19年に私が知り合った時には、声量はないが明瞭で聞き直す必要のない精度だった。
講演では文字をスライドに映して読み上げていたが、なくても十分に伝わると思えた。
20年に押富さんをインタビューした湘南医療大教授の田島明子さん(作業療法学)は「楽しむことに何よりも価値を置き、そのためにとことん頑張れる人」と評する。

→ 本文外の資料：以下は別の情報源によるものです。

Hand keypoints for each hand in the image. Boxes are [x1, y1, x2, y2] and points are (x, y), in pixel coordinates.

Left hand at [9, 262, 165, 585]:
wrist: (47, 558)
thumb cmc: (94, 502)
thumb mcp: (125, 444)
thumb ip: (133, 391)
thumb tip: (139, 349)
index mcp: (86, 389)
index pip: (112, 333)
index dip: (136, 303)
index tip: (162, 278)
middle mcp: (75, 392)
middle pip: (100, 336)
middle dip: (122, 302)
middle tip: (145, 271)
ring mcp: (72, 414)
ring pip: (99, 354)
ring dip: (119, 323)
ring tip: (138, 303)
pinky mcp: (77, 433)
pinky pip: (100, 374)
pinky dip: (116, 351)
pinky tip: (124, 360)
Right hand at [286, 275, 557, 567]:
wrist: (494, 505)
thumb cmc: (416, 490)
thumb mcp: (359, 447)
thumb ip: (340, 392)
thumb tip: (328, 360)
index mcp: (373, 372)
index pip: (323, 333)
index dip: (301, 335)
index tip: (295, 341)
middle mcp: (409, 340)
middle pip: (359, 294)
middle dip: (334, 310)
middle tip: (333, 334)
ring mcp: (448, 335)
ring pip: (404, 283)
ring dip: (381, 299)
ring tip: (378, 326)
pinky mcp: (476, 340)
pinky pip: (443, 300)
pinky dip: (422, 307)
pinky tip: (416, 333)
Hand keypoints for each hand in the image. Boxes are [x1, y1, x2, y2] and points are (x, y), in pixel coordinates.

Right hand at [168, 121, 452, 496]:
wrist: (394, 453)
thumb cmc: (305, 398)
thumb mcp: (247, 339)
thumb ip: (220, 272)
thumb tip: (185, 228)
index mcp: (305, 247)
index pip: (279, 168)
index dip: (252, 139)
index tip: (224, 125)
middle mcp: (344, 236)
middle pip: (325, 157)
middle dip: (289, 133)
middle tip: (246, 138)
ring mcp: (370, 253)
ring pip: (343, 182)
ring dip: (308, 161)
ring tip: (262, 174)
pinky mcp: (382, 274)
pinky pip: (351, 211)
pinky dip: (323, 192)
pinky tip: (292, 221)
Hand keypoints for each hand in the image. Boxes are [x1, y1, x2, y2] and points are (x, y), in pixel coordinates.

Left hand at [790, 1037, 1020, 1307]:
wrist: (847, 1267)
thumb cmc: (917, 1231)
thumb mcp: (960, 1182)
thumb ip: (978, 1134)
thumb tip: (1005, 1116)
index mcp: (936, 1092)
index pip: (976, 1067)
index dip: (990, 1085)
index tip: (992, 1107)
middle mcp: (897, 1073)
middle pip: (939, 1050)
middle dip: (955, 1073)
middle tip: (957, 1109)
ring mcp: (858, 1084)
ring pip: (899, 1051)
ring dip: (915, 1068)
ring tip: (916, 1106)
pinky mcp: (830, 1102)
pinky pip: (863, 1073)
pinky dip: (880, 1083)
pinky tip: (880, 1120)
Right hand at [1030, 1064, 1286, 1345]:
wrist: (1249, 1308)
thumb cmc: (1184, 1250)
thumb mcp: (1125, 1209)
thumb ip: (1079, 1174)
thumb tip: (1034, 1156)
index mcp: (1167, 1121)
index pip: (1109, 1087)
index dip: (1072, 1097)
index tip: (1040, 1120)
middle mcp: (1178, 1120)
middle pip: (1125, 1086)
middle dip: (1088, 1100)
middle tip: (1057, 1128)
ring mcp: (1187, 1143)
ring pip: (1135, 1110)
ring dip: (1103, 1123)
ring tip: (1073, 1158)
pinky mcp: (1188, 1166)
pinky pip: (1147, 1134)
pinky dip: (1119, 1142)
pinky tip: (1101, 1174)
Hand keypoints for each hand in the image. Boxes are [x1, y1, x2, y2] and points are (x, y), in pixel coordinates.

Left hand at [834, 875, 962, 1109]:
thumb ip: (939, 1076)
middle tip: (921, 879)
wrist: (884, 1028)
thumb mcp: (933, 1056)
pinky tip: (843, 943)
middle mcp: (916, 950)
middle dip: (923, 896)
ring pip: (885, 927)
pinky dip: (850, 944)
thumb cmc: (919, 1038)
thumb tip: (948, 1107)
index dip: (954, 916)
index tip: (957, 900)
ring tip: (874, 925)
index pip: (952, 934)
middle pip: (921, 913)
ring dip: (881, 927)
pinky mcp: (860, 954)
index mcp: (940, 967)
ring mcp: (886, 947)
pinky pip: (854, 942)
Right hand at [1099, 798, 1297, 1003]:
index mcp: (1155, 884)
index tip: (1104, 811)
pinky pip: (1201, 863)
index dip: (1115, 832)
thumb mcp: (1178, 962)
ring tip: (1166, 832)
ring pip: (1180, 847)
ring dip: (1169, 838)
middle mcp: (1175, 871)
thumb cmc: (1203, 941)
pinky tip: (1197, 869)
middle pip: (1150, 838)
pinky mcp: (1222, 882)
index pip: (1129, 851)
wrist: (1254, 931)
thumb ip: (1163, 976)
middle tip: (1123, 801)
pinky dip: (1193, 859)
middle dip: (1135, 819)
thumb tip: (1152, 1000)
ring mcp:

市民団体を立ち上げ、障害者と健常者が集う「ごちゃまぜ運動会」などのイベントを企画し、地域でのつながりを広げていったのも、電動車いすで遠方まで講演に出掛けたのも「楽しいから」。
楽しむために努力を重ね、発声障害のバリアーを乗り越えたのだ。
以上です。
>医師は声をかけることもなく、黙って点滴の針を刺した。
看護師たちは押富さんの体を拭きながらプライベートな雑談を始めた。
作業療法士も黙々と関節をほぐして帰って行った。
自分が人間扱いされなくなったら、どれほど悲しいでしょうか。
それこそ奈落の底に落ちた気分なのでは。
それを医療者が行う。
なんて残酷なんでしょう。
>20年に押富さんをインタビューした湘南医療大教授の田島明子さん(作業療法学)は「楽しむことに何よりも価値を置き、そのためにとことん頑張れる人」と評する。
本当にそうですよね。
学生時代からずっと頑張り続けた女性ですね。
常識をものともせず、いろんな工夫をされた方ですね。
それを楽しんで行なっていた素晴らしい女性です。
最後の最後まで人生を謳歌された女性でしたね。